In this process, beneficial bacteria primarily use soluble carbohydrates in the cells to produce lactic acid. Lactic acid causes a drop in pH. Fermentation will continue until enough lactic acid is produced to drop the pH to about 4.2, at which point all bacterial activity ceases. It usually occurs within three weeks after filling the silo. If low levels of lactic acid build up, butyric acid, a foul-smelling acid, is produced, and silage spoils.

Correct stage

Appropriate harvest time is one of the most important factors affecting the quality of maize production. In addition, the stage of maize maturity will affect the quality of the maize silage because of the nutrient and moisture content of the plants.

Kernel processing

Removing as much oxygen as possible from the forage fed is important to promote good fermentation. To accomplish this, the fodder is packed and compacted. If the chop length is too thick, it becomes difficult to pack and can cause spoilage and non-fermentation problems. Kernel processing unlocks the energetic potential of the starch in the corn kernel because the protective layer of the kernel is damaged, exposing the starch to microbial fermentation in the rumen. Processed corn silage should not contain whole kernels and no visible cob pieces.

Silage storage

After the first two steps, the next step is to seal the compressed hay with plastic to keep out oxygen. Mounds of silage are covered with large sheets of polyethylene (plastic) and weighted (usually with old tires) to ensure maximum compression. Bales, on the other hand, are covered with plastic wrap. In cases where silage has to be stored in a large pit, tractors and other machinery are usually driven over the grass pile until it is firm. If the silage is stored as bales, baling machines will be used to compress the hay.

Preservation techniques

After the fermentation process is complete and all the oxygen is used up, lactic acid bacteria begin to grow. These are the bacteria needed to make silage. They play a key role in converting plant sugars to lactic acid, which causes the pH to drop (the mixture becomes more acidic). Once the pH is around 4-5, the breakdown of sugars stops, and the hay is preserved until the silage is opened and exposed to oxygen.

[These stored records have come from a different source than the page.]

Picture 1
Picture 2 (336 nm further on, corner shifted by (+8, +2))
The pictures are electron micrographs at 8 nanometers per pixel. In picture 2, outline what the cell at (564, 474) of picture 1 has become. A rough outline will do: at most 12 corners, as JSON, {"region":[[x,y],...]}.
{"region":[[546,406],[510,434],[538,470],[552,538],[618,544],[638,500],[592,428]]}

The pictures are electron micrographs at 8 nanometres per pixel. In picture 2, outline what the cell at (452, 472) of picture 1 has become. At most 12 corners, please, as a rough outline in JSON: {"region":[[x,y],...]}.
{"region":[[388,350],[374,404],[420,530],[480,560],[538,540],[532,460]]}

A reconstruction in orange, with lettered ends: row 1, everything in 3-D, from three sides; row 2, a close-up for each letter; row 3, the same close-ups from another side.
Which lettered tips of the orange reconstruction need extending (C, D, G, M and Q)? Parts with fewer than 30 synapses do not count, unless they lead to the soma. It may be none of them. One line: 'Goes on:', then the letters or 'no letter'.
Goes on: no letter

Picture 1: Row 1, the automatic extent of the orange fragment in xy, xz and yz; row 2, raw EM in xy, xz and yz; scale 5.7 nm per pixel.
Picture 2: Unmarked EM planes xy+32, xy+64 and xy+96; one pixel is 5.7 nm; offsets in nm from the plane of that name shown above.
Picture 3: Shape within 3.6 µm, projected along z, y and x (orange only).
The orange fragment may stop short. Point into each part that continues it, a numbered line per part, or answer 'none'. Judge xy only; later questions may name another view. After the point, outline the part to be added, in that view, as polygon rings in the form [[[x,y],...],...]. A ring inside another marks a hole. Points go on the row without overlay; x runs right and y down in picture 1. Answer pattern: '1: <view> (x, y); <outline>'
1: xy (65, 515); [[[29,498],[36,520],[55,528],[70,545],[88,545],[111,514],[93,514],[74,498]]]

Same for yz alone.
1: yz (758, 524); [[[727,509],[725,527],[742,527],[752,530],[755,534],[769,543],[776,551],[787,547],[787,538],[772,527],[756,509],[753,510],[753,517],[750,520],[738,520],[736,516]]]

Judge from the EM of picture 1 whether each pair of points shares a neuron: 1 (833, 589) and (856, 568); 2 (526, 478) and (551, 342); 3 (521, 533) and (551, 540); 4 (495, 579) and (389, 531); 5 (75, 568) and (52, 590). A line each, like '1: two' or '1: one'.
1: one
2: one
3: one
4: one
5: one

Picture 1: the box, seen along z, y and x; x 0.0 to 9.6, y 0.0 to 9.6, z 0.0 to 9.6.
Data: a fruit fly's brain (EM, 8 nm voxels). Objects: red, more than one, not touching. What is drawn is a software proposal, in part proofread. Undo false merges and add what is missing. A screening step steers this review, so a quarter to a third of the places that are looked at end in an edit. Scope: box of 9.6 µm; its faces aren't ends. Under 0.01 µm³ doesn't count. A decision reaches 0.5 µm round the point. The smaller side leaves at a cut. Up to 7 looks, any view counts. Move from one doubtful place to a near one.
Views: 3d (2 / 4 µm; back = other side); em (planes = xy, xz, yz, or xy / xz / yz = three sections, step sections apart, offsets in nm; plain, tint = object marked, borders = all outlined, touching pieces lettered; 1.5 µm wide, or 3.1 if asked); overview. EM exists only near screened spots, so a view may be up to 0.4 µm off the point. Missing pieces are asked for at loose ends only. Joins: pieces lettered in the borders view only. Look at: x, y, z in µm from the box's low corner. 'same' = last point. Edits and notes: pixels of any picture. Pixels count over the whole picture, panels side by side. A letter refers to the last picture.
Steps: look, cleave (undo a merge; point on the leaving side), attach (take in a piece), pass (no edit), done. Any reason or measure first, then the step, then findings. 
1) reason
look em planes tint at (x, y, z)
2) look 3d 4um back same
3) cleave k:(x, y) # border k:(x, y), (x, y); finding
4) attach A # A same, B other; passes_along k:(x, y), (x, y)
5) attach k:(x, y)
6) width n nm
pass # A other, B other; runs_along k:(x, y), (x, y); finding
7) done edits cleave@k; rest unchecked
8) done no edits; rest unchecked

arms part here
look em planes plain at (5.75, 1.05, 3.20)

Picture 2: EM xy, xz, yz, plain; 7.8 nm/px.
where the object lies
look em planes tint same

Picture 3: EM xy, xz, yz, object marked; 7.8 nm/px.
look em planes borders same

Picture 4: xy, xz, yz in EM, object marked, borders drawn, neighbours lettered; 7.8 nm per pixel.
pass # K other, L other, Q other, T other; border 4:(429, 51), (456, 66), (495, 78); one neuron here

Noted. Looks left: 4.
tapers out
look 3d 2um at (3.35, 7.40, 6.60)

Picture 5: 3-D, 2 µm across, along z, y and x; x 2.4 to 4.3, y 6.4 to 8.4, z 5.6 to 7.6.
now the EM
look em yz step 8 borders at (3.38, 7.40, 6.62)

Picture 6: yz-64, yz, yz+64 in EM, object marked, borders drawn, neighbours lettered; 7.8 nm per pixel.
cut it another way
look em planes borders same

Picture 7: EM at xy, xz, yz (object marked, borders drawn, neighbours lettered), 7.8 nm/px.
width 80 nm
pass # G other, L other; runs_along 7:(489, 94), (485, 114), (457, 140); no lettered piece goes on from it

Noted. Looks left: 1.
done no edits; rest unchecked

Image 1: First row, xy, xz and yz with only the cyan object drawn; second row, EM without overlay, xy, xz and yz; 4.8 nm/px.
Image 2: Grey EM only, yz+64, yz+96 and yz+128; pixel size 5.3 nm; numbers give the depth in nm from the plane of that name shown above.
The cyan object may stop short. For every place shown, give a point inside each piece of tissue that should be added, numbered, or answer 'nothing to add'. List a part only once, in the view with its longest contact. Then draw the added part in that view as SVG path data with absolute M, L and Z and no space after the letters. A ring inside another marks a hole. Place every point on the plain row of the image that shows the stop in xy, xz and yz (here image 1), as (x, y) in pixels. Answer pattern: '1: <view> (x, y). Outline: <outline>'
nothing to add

However, if the pH is not low enough, a variety of bacteria will begin to ferment the silage, producing by-products (such as ammonia) that are bad for cows. Thus, the latter situation needs to be avoided at all costs. Specialising in harvesting and baling processes, we work best with farmers by sending a team of experts who will come to your farm, harvest, and pack the crop in the best possible conditions.